From June 11-25, buyers should expect a concentrated production peak of the brightwell variety, which is the leading rabbiteye variety, said Mario Flores, director of blueberry product management for Salinas, Calif.-based Naturipe Farms LLC.
In early June, growers were finishing harvesting the Southern Highbush crop and starting the rabbiteye varieties.
The transition between the crops follows the Southern Highbush deal, which peaked in mid-May after starting in late April, about a week later than normal, shippers report.
The state’s production regions are usually have staggered starts of harvests, but this year, the Alma and Baxley production areas are aligned and bringing fruit to the market simultaneously, he said.
Though growers were in a short lull between the earlier and later varieties, growers were harvesting fruit every day and there isn’t any shortage of supply.
“Even though this season is more of an average crop, when things bunch-up, it will feel like a big crop during that peak period when a lot of fruit will come to the marketplace,” Flores said June 3. “There’s really going to be great retail promotional opportunities to aggressively promote Georgia blueberries in multiple packs all the way through the Fourth of July.”
On June 3, the U.S. Department of Agriculture reported moderate demand for flats of 12 1-pint cups with lids medium-large which were selling for $16-18.50.
Miami-based Alpine Fresh planned to begin harvesting the rabbiteye crop June 7.
“The rabbiteyes should come on perfectly,” Stacy Spivey, Alpine’s Vidalia-based North American berry program director, said June 4. “The quality is still good here in Georgia, but it isn’t as pristine as the first harvests. The rabbiteyes look really good.”
In late May, Alpine began harvesting fruit from White Lake, N.C., and Spivey said he’s hearing Michigan production could start in mid-July, 7-10 days later than usual.
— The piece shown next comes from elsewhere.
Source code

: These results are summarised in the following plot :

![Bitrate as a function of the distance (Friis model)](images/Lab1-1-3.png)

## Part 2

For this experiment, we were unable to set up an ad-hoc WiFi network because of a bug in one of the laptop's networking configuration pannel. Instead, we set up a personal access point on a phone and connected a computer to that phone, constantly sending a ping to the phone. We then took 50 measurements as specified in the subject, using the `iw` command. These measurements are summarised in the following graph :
Georgia should harvest through July 7, he said.
Similar to the Southern Highbush, the rabbiteyes are running a week or so late in starting.
Alpine’s production is focused on Alma and Baxley and this season’s tardiness compares to last year when production started a week earlier than usual, Spivey said.
Naturipe packs pints, 18- and 24-ounce and 2-pound clamshells through Georgia facilities of Grand Junction, Mich.-based MBG Marketing.